Whether you want to lose weight, lower your blood pressure, improve your blood sugars, or just want to eat and live healthier and happier, I have 5 simple tips for you to help you make some new, sustainable habits!
People often ask me what the best detox or diet is. If I am being honest, I’m not a fan of either. Usually, I answer with something along the lines of eating more nutritious foods and listening to the body. My answer never seems to get the reaction I hope for; don’t people want to be told they can eat REAL food instead of endless rice cakes and shakes that never seem to satisfy hunger?
With everything at our fingertips these days, it seems like a quick-fix is always within arm’s reach. Sorry to break it to you, but quick fixes when it comes to nutrition, especially weight control, never end up the way we hope. My theory is that we need to make lifestyle changes for eating habits to be sustainable. Small, SIMPLE, changes can have a huge influence on your health and affect the way you feel! Let’s talk about 4 of my favorite simple fixes that will leave you feeling healthier and happier!
1. Forget calorie counting
Focusing on only calories can lead to unhealthy habits, such as taking attention away from overall nutrition. If you are watching your weight, look for other ways to make sure your body is getting the nourishment it needs. My favorite way two ways?
- Try adding a fruit and/or vegetable to every meal and snack! Not only does this help you meet your recommended 5 servings of fruits and vegetables per day, it also is a fantastic way to nourish your body and increase satiety.
- Intuitive eating.
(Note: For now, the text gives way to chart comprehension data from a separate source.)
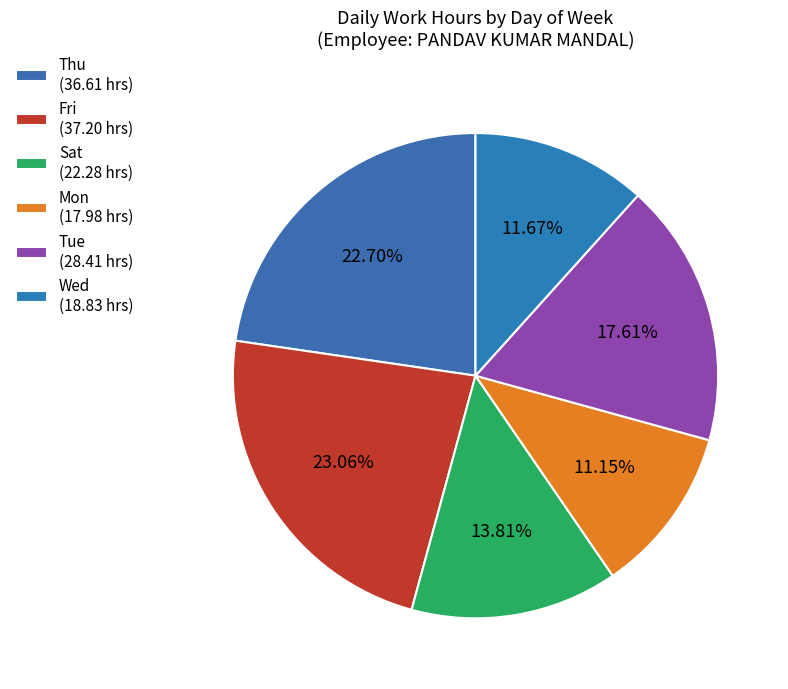

How many segments does this pie chart have?

6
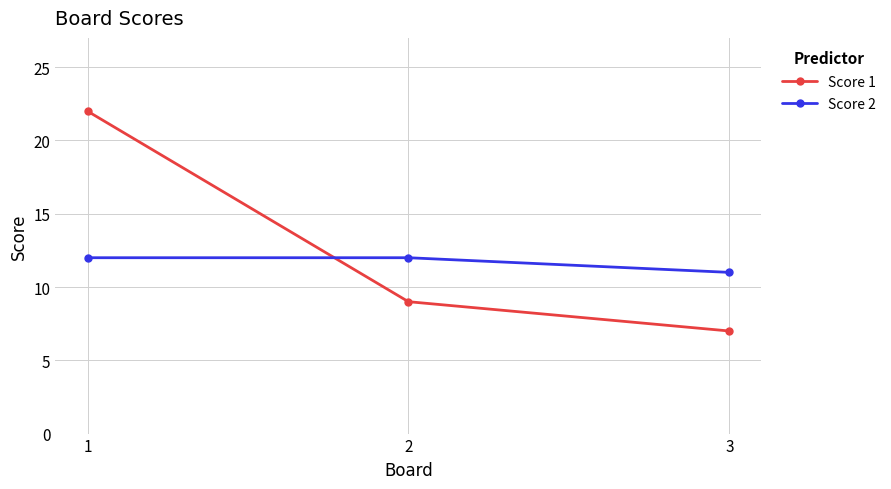

At which label does Score 2 reach its minimum?

3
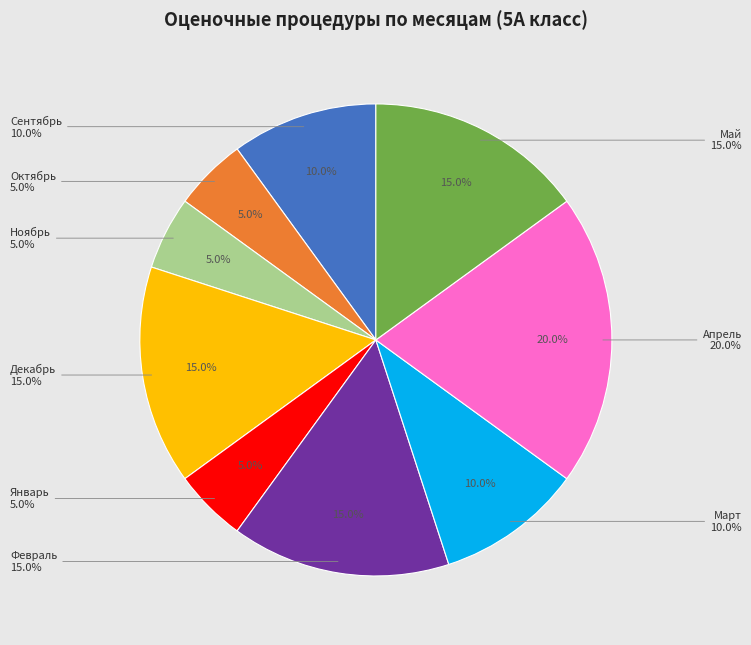

Does any single category account for the majority?

No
Before, during, and after eating, check in with your body’s natural hunger signals.
- You can use a basic scale from 1 to 10, 1 being you haven’t eaten all day and 10 being you feel like you just ate a Thanksgiving dinner.
- The goal is to stay between 3 and a 6 at all times.
- Are you eating because you are truly hungry, or are you bored, stressed, sad, or happy? It does take practice, but the better you get at eating based on what your body is telling you, the less you will overeat.
2. Don’t skip meals
- Skipping meals can promote overeating later in the day, which can potentially result in weight gain.
- When you eat at least 3 meals per day, you are more likely to be able to focus on your hunger cues, keeping your blood sugar balanced.
- Try your best to eat breakfast or a small snack in the morning, including a fruit and/or vegetable. This will provide you with the energy you need to start your day off right!
3. Don’t eat boring food
- People often associate healthy with boring salads, dressing on the side. I am here to proudly say that’s not the case!
- Do eat your fruits and veggies, but prepare them in a way that you enjoy! Throw them in the oven or on the grill with a drizzle of olive oil. Now that’s a game-changer!
- Find ways to make more nutritious choices that work for you. I promise that eating healthy can taste good!
4. Kick the added sugar
- Hands down, added sugar is one of the most problematic foods when it comes to weight gain, high blood sugar, and high triglyceride levels. Added sugars add calories to the diet without adding any substantial nutrition.
- The American Heart Association recommends that men consume no more than 36 grams and women consume no more than 24 grams added sugar per day…about the amount in 1 can of soda.
- Let’s discuss the difference between natural and added sugar:
- Naturally occurring sugars like lactose (milk sugar) and fructose (fruit sugar) are completely natural and shouldn’t be a concern for most people.
- Sucrose (honey, cane sugar, etc.) is used to add sweetness (added sugar) to foods like cakes, cookies, salad dressings, pasta sauces, and many other commonly consumed products.
- Incorporate more foods in your diet that naturally contain sugar like dairy, fruits, and vegetables!
- Look for products with little or no added sugars.